**About this exercise:** With the images left out, print all of the records below exactly.

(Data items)

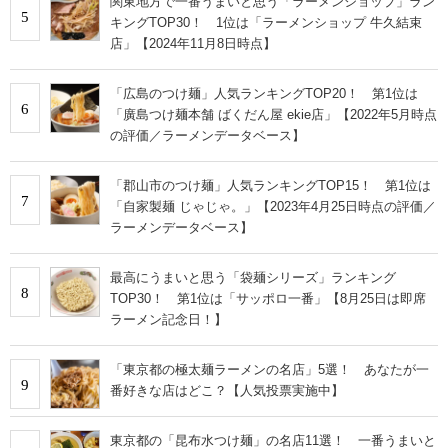
関東地方で一番うまいと思う「ラーメンショップ」ラン
5
キングTOP30！ 1位は「ラーメンショップ 牛久結束
店」【2024年11月8日時点】
「広島のつけ麺」人気ランキングTOP20！ 第1位は
6
「廣島つけ麺本舗 ばくだん屋 ekie店」【2022年5月時点
の評価／ラーメンデータベース】
「郡山市のつけ麺」人気ランキングTOP15！ 第1位は
7
「自家製麺 じゃじゃ。」【2023年4月25日時点の評価／
ラーメンデータベース】
最高にうまいと思う「袋麺シリーズ」ランキング
8
TOP30！ 第1位は「サッポロ一番」【8月25日は即席
ラーメン記念日！】
「東京都の極太麺ラーメンの名店」5選！ あなたが一
9
番好きな店はどこ？【人気投票実施中】
東京都の「昆布水つけ麺」の名店11選！ 一番うまいと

**Answer:**
関東地方で一番うまいと思う「ラーメンショップ」ラン
5
キングTOP30！ 1位は「ラーメンショップ 牛久結束
店」【2024年11月8日時点】
「広島のつけ麺」人気ランキングTOP20！ 第1位は
6
「廣島つけ麺本舗 ばくだん屋 ekie店」【2022年5月時点
の評価／ラーメンデータベース】
「郡山市のつけ麺」人気ランキングTOP15！ 第1位は
7
「自家製麺 じゃじゃ。」【2023年4月25日時点の評価／
ラーメンデータベース】
最高にうまいと思う「袋麺シリーズ」ランキング
8
TOP30！ 第1位は「サッポロ一番」【8月25日は即席
ラーメン記念日！】
「東京都の極太麺ラーメンの名店」5選！ あなたが一
9
番好きな店はどこ？【人気投票実施中】
東京都の「昆布水つけ麺」の名店11選！ 一番うまいと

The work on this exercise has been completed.